Chen Wang, Deseret News
Editor's note: This is the fourth in a five-part series.
Two days after an auto-pedestrian accident, Sonja Jorgenson lay in a hospital bed worried sick about her husband, Jerry — still unconscious in intensive care — and wondering how on earth walking across the street had upended their lives.
Things were about to get worse. A visitor came into her room at the Intermountain Medical Center in Murray, not to take a reading on how her recovery was going but to ask how she was going to pay for it.
"I didn't think anything could make me feel worse, but it felt like adding insult to injury," she said.
The Draper couple's injuries were bad enough. Her husband spotted the pickup just before the accident, and pushed her out of the way — almost.
He was struck directly and dragged 125 feet, essentially being grated by the asphalt and twisted like a washrag underneath the vehicle.
Three months of intensive care, more intense physical therapy and a long road back later, he is blind in one eye, his right leg was amputated and he is just now able to walk a bit each day with a cane. He won't be able to work again.
Sonja Jorgenson had severe knee, foot and ligament injuries, "nothing compared to what happened to my husband."
The treatment, surgeries and around-the-clock attention was excellent, and the couple has nothing but gratitude for the care they received. It was American medicine at its best — high-tech, laser-sharp, white-coated, acute emergency intervention. And expensive.

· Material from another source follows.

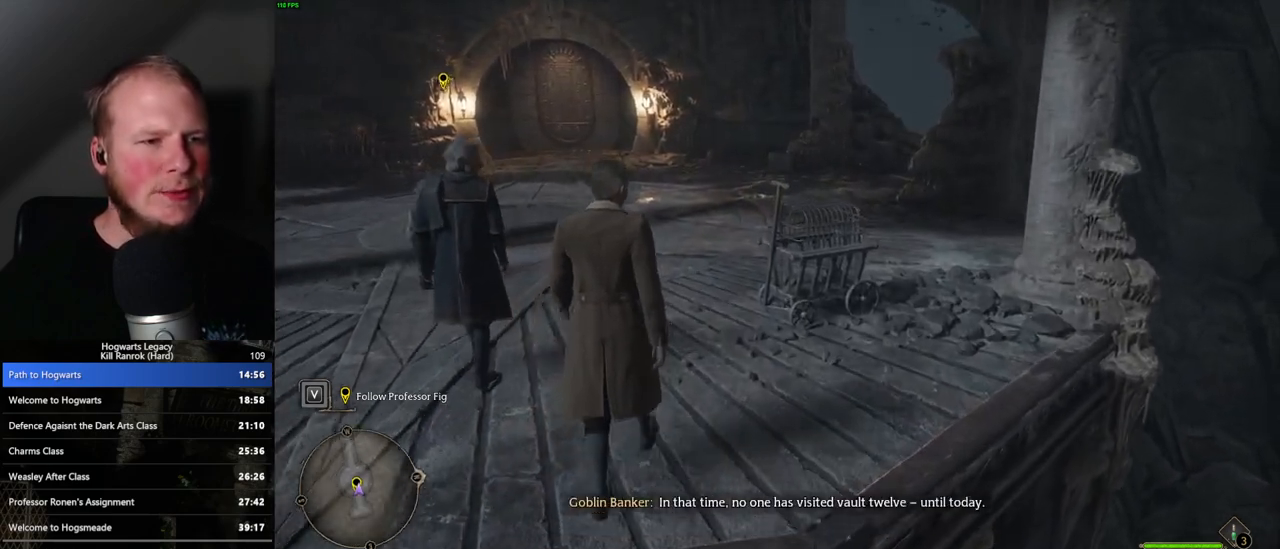
{"keys": ["w"], "mouse": [], "events": []}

The final tab: $3.2 million, including $1 million just for Jerry Jorgenson's hospital stay. It was a crippling amount the couple couldn't possibly afford. Neither had insurance. They couldn't afford the premium while she finished law school, and he is uninsurable due to a liver transplant in 1997.
Intermountain wrote off a big chunk of the debt and Medicaid stepped in to partially cover the rest through an acute care and disability plan. Intermountain donated $131 million in charity care that year and wrote off $177 million in bad debt. Bad debts are defined as uncollectable bills from patients who were able to pay or who have not provided the documentation to qualify for charity care.
If donations and sponsorships of community health care programs, support of medical research and donations of medical equipment and supplies are added in, Intermountain's charitable and community improvement efforts totaled $607 million that year.